[Material provided]
--------------------------------

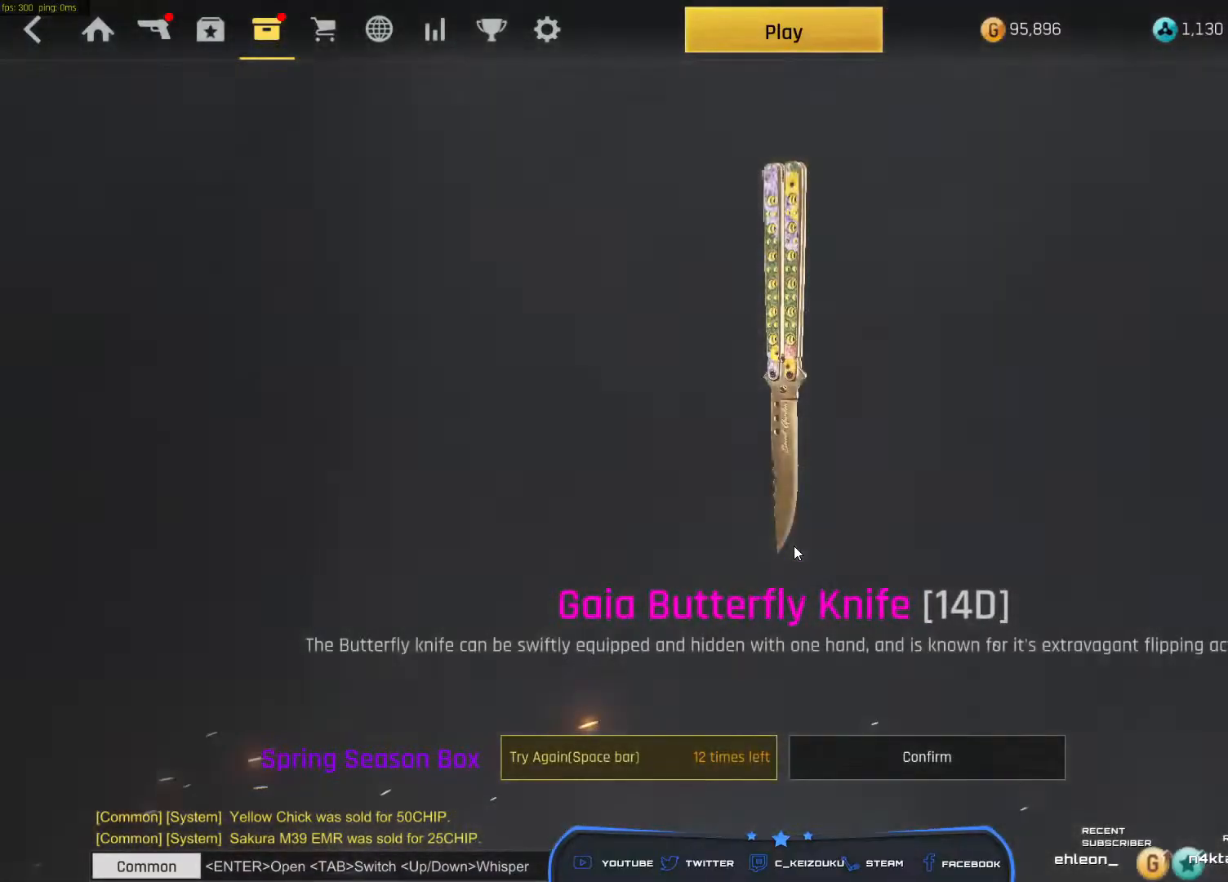
{"keys": ["space"], "mouse": [], "events": []}
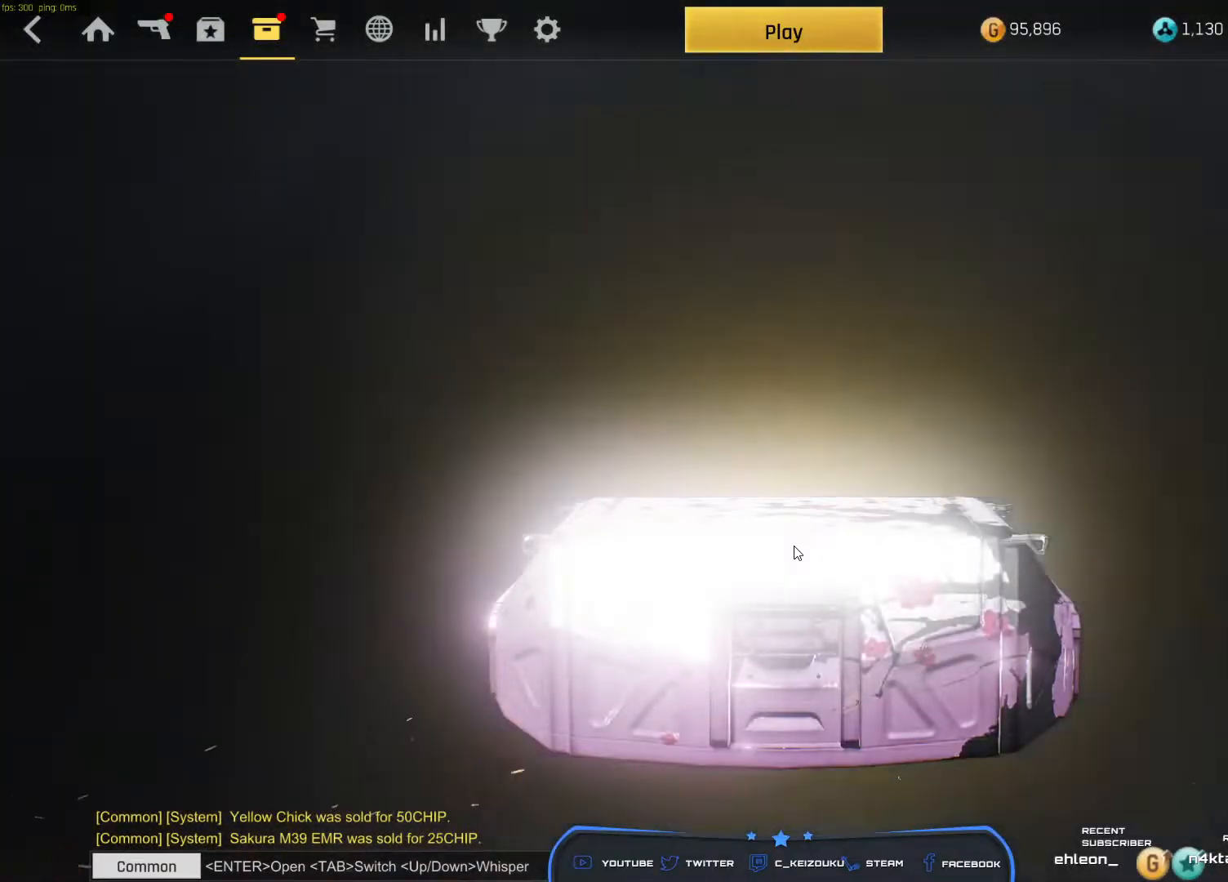
{"keys": ["space"], "mouse": [], "events": []}
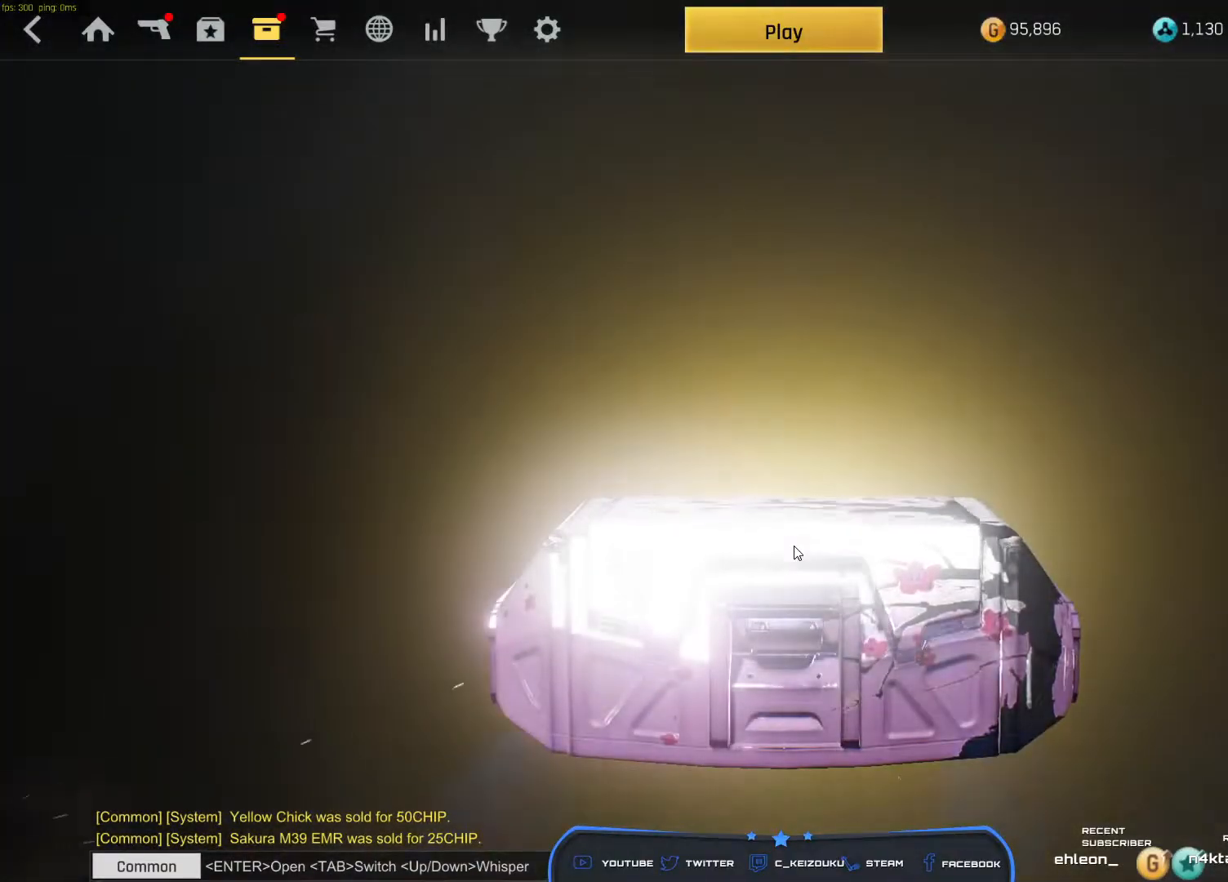
{"keys": ["space"], "mouse": [], "events": []}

--------------------------------

[Your objective]
The listing is to be repeated word for word, with all pictures omitted.

[Response area]
{"keys": ["space"], "mouse": [], "events": []}
{"keys": ["space"], "mouse": [], "events": []}
{"keys": ["space"], "mouse": [], "events": []}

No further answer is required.